WHAT THE TASK ASKS:
Every line of the data below must be given again exactly.

(Stored data)

╔══

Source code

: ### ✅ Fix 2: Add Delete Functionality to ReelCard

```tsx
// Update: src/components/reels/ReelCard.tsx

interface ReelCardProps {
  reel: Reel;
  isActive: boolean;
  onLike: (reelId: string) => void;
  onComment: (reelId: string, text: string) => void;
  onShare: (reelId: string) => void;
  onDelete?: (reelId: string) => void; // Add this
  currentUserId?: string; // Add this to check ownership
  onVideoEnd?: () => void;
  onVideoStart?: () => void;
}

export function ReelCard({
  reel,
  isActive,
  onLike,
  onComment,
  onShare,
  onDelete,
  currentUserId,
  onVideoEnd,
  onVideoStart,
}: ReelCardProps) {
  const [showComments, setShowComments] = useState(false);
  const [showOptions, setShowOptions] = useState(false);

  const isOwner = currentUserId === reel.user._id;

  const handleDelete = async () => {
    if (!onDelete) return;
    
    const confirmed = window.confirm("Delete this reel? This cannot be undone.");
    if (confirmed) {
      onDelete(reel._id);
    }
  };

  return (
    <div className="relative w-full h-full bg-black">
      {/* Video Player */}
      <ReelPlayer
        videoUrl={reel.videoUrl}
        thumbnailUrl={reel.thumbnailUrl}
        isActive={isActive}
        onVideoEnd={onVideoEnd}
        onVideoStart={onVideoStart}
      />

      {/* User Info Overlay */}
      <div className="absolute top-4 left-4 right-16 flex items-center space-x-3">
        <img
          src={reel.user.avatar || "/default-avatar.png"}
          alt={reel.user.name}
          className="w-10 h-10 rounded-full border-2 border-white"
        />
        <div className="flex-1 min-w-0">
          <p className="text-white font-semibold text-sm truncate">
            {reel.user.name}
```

╚══

THE COMPLETED TASK:
Source code

: ### ✅ Fix 2: Add Delete Functionality to ReelCard

```tsx
// Update: src/components/reels/ReelCard.tsx

interface ReelCardProps {
  reel: Reel;
  isActive: boolean;
  onLike: (reelId: string) => void;
  onComment: (reelId: string, text: string) => void;
  onShare: (reelId: string) => void;
  onDelete?: (reelId: string) => void; // Add this
  currentUserId?: string; // Add this to check ownership
  onVideoEnd?: () => void;
  onVideoStart?: () => void;
}

export function ReelCard({
  reel,
  isActive,
  onLike,
  onComment,
  onShare,
  onDelete,
  currentUserId,
  onVideoEnd,
  onVideoStart,
}: ReelCardProps) {
  const [showComments, setShowComments] = useState(false);
  const [showOptions, setShowOptions] = useState(false);

  const isOwner = currentUserId === reel.user._id;

  const handleDelete = async () => {
    if (!onDelete) return;
    
    const confirmed = window.confirm("Delete this reel? This cannot be undone.");
    if (confirmed) {
      onDelete(reel._id);
    }
  };

  return (
    <div className="relative w-full h-full bg-black">
      {/* Video Player */}
      <ReelPlayer
        videoUrl={reel.videoUrl}
        thumbnailUrl={reel.thumbnailUrl}
        isActive={isActive}
        onVideoEnd={onVideoEnd}
        onVideoStart={onVideoStart}
      />

      {/* User Info Overlay */}
      <div className="absolute top-4 left-4 right-16 flex items-center space-x-3">
        <img
          src={reel.user.avatar || "/default-avatar.png"}
          alt={reel.user.name}
          className="w-10 h-10 rounded-full border-2 border-white"
        />
        <div className="flex-1 min-w-0">
          <p className="text-white font-semibold text-sm truncate">
            {reel.user.name}
```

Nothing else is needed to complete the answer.